(Supplied material)

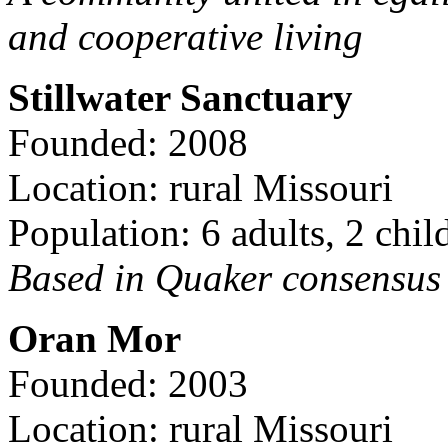
and cooperative living
Stillwater Sanctuary
Founded: 2008
Location: rural Missouri
Population: 6 adults, 2 chil
Based in Quaker consensus a
Oran Mor
Founded: 2003
Location: rural Missouri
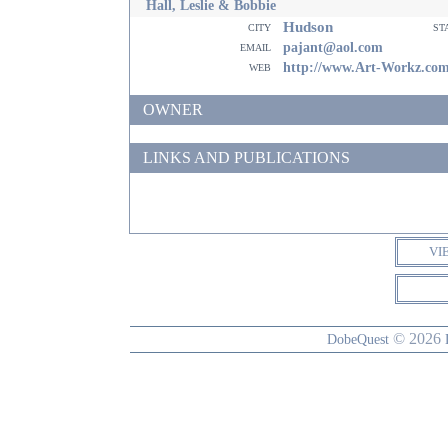
Hall, Leslie & Bobbie
Hudson
city
st
email
pajant@aol.com
web
http://www.Art-Workz.co
OWNER
LINKS AND PUBLICATIONS
VI
© 2026
DobeQuest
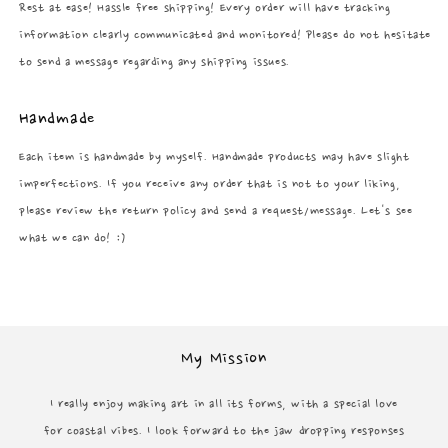
Rest at ease! Hassle free shipping! Every order will have tracking
information clearly communicated and monitored! Please do not hesitate
to send a message regarding any shipping issues.
Handmade
Each item is handmade by myself. Handmade products may have slight
imperfections. If you receive any order that is not to your liking,
please review the return policy and send a request/message. Let's see
what we can do! :)
My Mission
I really enjoy making art in all its forms, with a special love
for coastal vibes. I look forward to the jaw dropping responses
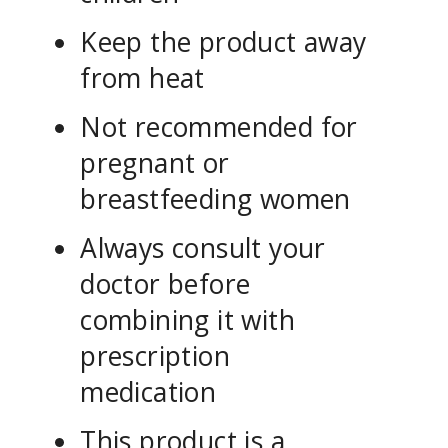
Keep the product away
from heat
Not recommended for
pregnant or
breastfeeding women
Always consult your
doctor before
combining it with
prescription
medication
This product is a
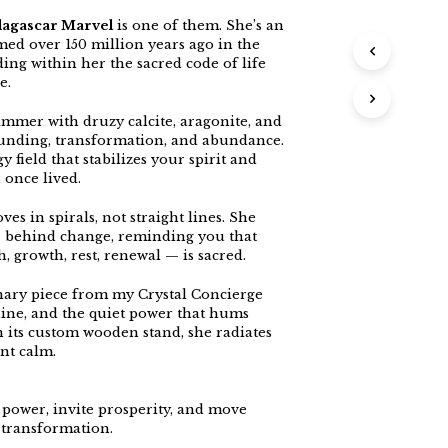
dagascar Marvel
is one of them. She’s an
rmed over 150 million years ago in the
ing within her the sacred code of life
e.
mmer with druzy calcite, aragonite, and
ounding, transformation, and abundance.
 field that stabilizes your spirit and
 once lived.
es in spirals, not straight lines. She
r behind change, reminding you that
h, growth, rest, renewal — is sacred.
inary piece from my Crystal Concierge
hine, and the quiet power that hums
on its custom wooden stand, she radiates
nt calm.
 power, invite prosperity, and move
 transformation.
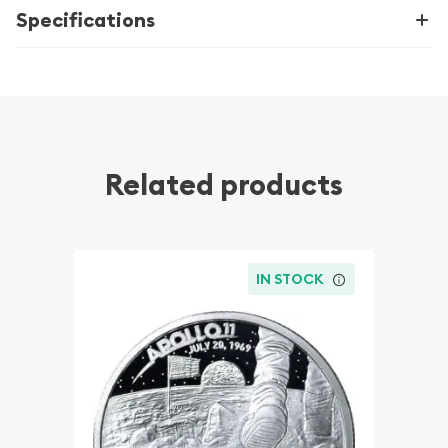
Specifications
Related products
IN STOCK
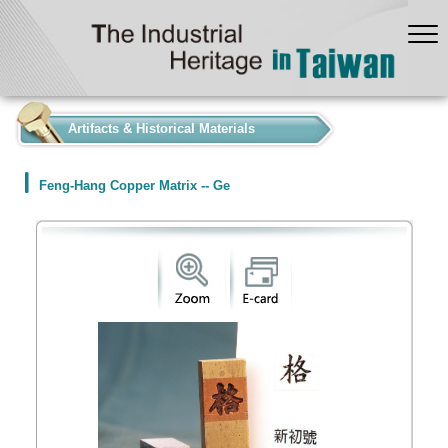
:::
Artifacts & Historical Materials
Feng-Hang Copper Matrix -- Ge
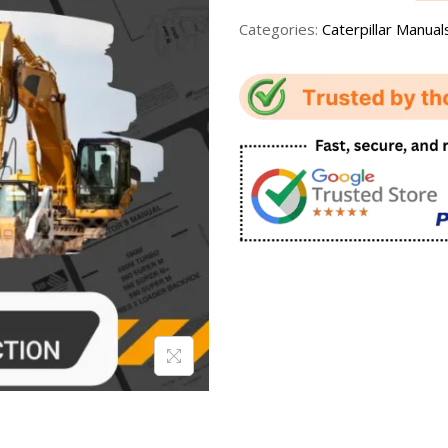
Categories:
Caterpillar Manual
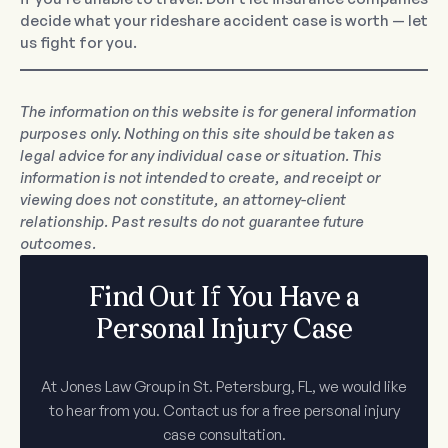
decide what your rideshare accident case is worth — let
us fight for you.
The information on this website is for general information
purposes only. Nothing on this site should be taken as
legal advice for any individual case or situation. This
information is not intended to create, and receipt or
viewing does not constitute, an attorney-client
relationship. Past results do not guarantee future
outcomes.
Find Out If You Have a
Personal Injury Case
At Jones Law Group in St. Petersburg, FL, we would like
to hear from you. Contact us for a free personal injury
case consultation.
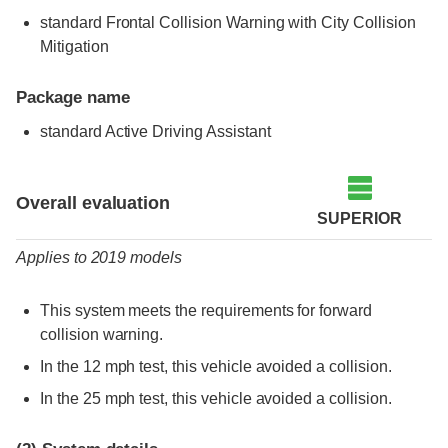
standard Frontal Collision Warning with City Collision
Mitigation
Package name
standard Active Driving Assistant
Evaluation criteria
Rating
Overall evaluation
SUPERIOR
Applies to 2019 models
This system meets the requirements for forward
collision warning.
In the 12 mph test, this vehicle avoided a collision.
In the 25 mph test, this vehicle avoided a collision.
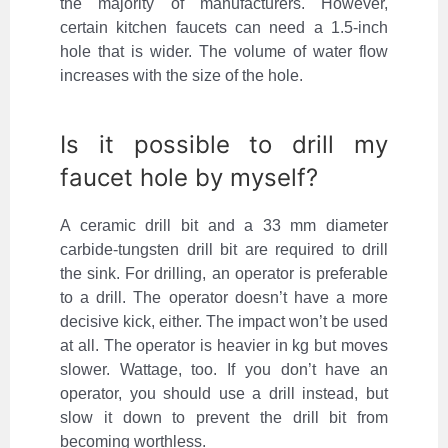
the majority of manufacturers. However,
certain kitchen faucets can need a 1.5-inch
hole that is wider. The volume of water flow
increases with the size of the hole.
Is it possible to drill my
faucet hole by myself?
A ceramic drill bit and a 33 mm diameter
carbide-tungsten drill bit are required to drill
the sink. For drilling, an operator is preferable
to a drill. The operator doesn’t have a more
decisive kick, either. The impact won’t be used
at all. The operator is heavier in kg but moves
slower. Wattage, too. If you don’t have an
operator, you should use a drill instead, but
slow it down to prevent the drill bit from
becoming worthless.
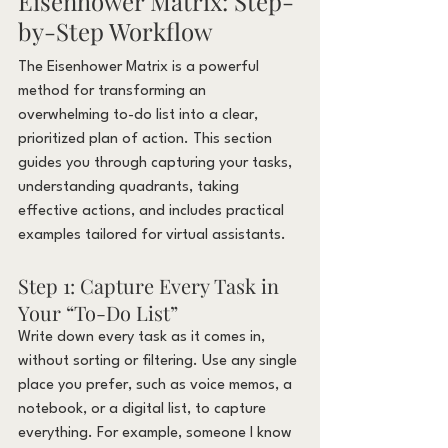
Eisenhower Matrix: Step-
by-Step Workflow
The Eisenhower Matrix is a powerful 
method for transforming an 
overwhelming to-do list into a clear, 
prioritized plan of action. This section 
guides you through capturing your tasks, 
understanding quadrants, taking 
effective actions, and includes practical 
examples tailored for virtual assistants.
Step 1: Capture Every Task in 
Your “To-Do List”
Write down every task as it comes in, 
without sorting or filtering. Use any single 
place you prefer, such as voice memos, a 
notebook, or a digital list, to capture 
everything. For example, someone I know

(End Supplied material)

All lines above starting at the one with "Population: 6 adults, 2 chil" and ending at the one with "Rest at ease!", inclusive, are to be printed again exactly, with the pictures left out.

> **Result**:
Population: 6 adults, 2 chil
Based in Quaker consensus a
Oran Mor
Founded: 2003
Location: rural Missouri
Hall, Leslie & Bobbie
Hudson
city
st
email
pajant@aol.com
web
http://www.Art-Workz.co
OWNER
LINKS AND PUBLICATIONS
VI
© 2026
DobeQuest
Rest at ease! Hassle free shipping! Every order will have tracking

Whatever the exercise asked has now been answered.